EXERCISE DETAILS – Retype the stretch from the start of the entries through the line containing "COPYRIGHT BY METAL-ROCK-CHART", including both ends. Leave the pictures out of your copy.

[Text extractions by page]
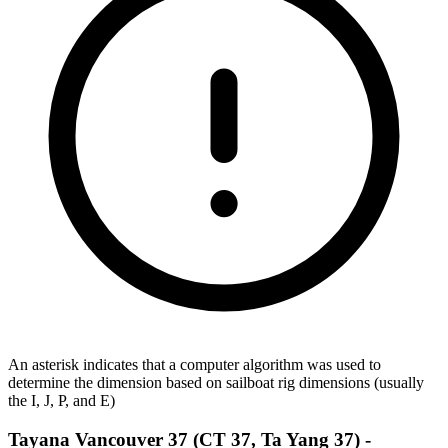
An asterisk indicates that a computer algorithm was used to
determine the dimension based on sailboat rig dimensions (usually
the I, J, P, and E)
Tayana Vancouver 37 (CT 37, Ta Yang 37) -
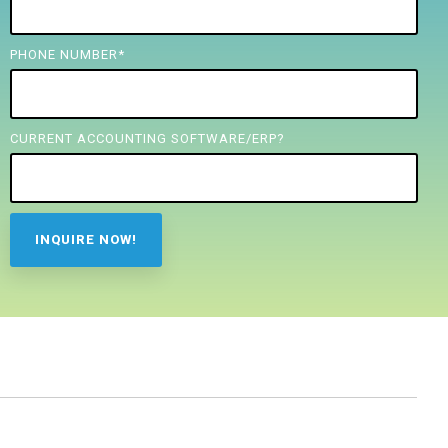
PHONE NUMBER
*
CURRENT ACCOUNTING SOFTWARE/ERP?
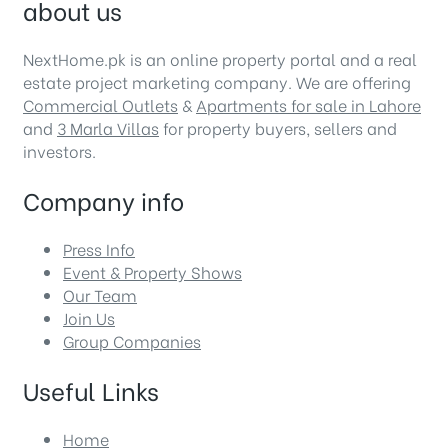
about us
NextHome.pk is an online property portal and a real
estate project marketing company. We are offering
Commercial Outlets
&
Apartments for sale in Lahore
and
3 Marla Villas
for property buyers, sellers and
investors.
Company info
Press Info
Event & Property Shows
Our Team
Join Us
Group Companies
Useful Links
Home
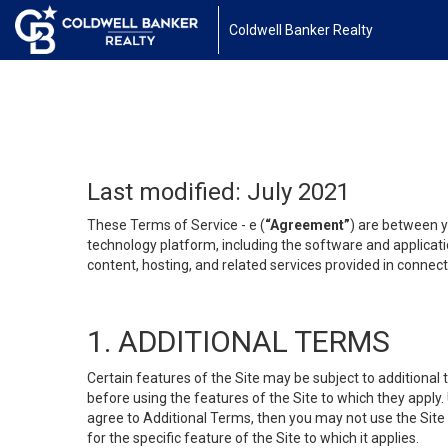
Coldwell Banker Realty
Last modified: July 2021
These Terms of Service - e (
“Agreement”
) are between y
technology platform, including the software and applicati
content, hosting, and related services provided in connecti
1. ADDITIONAL TERMS
Certain features of the Site may be subject to additional 
before using the features of the Site to which they apply.
agree to Additional Terms, then you may not use the Site t
for the specific feature of the Site to which it applies.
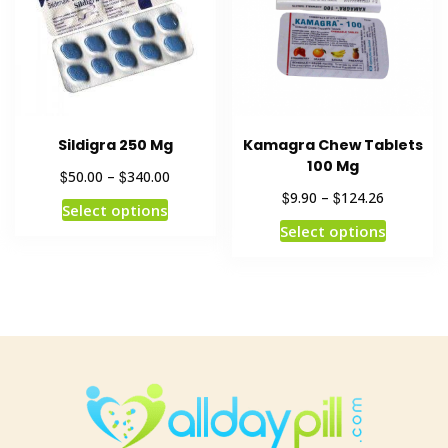
Sildigra 250 Mg
Kamagra Chew Tablets
100 Mg
$
$
50.00
–
340.00
$
$
9.90
–
124.26
Select options
Select options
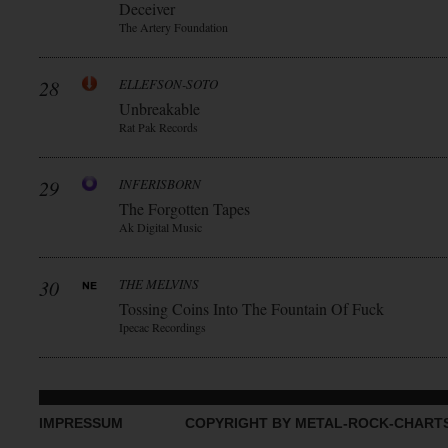
Deceiver
The Artery Foundation
28
ELLEFSON-SOTO
Unbreakable
Rat Pak Records
29
INFERISBORN
The Forgotten Tapes
Ak Digital Music
30
THE MELVINS
Tossing Coins Into The Fountain Of Fuck
Ipecac Recordings
IMPRESSUM
COPYRIGHT BY METAL-ROCK-CHART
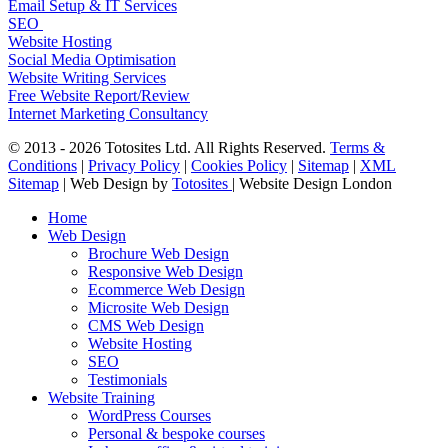
Email Setup & IT Services
SEO
Website Hosting
Social Media Optimisation
Website Writing Services
Free Website Report/Review
Internet Marketing Consultancy
© 2013 - 2026 Totosites Ltd. All Rights Reserved.
Terms &
Conditions
|
Privacy Policy
|
Cookies Policy
|
Sitemap
|
XML
Sitemap
| Web Design by
Totosites
| Website Design London
Close
Home
Menu
Web Design
Brochure Web Design
Responsive Web Design
Ecommerce Web Design
Microsite Web Design
CMS Web Design
Website Hosting
SEO
Testimonials
Website Training
WordPress Courses
Personal & bespoke courses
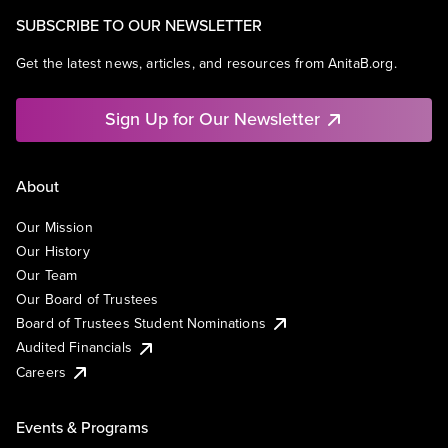
SUBSCRIBE TO OUR NEWSLETTER
Get the latest news, articles, and resources from AnitaB.org.
Sign Up for Our Newsletter
About
Our Mission
Our History
Our Team
Our Board of Trustees
Board of Trustees Student Nominations
Audited Financials
Careers
Events & Programs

RESPONSE BELOW –
An asterisk indicates that a computer algorithm was used to
determine the dimension based on sailboat rig dimensions (usually
the I, J, P, and E)
Tayana Vancouver 37 (CT 37, Ta Yang 37) -
PHONE NUMBER
*
CURRENT ACCOUNTING SOFTWARE/ERP?
about us
NextHome.pk is an online property portal and a real
estate project marketing company. We are offering
Commercial Outlets
&
Apartments for sale in Lahore
and
3 Marla Villas
for property buyers, sellers and
investors.
Company info
Press Info
Event & Property Shows
Our Team
Join Us
Group Companies
Useful Links
Home
Coldwell Banker Realty
Last modified: July 2021
These Terms of Service - e (
“Agreement”
) are between y
technology platform, including the software and applicati
content, hosting, and related services provided in connecti
1. ADDITIONAL TERMS
Certain features of the Site may be subject to additional 
before using the features of the Site to which they apply.
agree to Additional Terms, then you may not use the Site t
for the specific feature of the Site to which it applies.
Sildigra 250 Mg
Kamagra Chew Tablets
100 Mg
$
$
50.00
–
340.00
$
$
9.90
–
124.26
Select options
Select options
Deceiver
The Artery Foundation
28
ELLEFSON-SOTO
Unbreakable
Rat Pak Records
29
INFERISBORN
The Forgotten Tapes
Ak Digital Music
30
THE MELVINS
Tossing Coins Into The Fountain Of Fuck
Ipecac Recordings
IMPRESSUM
COPYRIGHT BY METAL-ROCK-CHART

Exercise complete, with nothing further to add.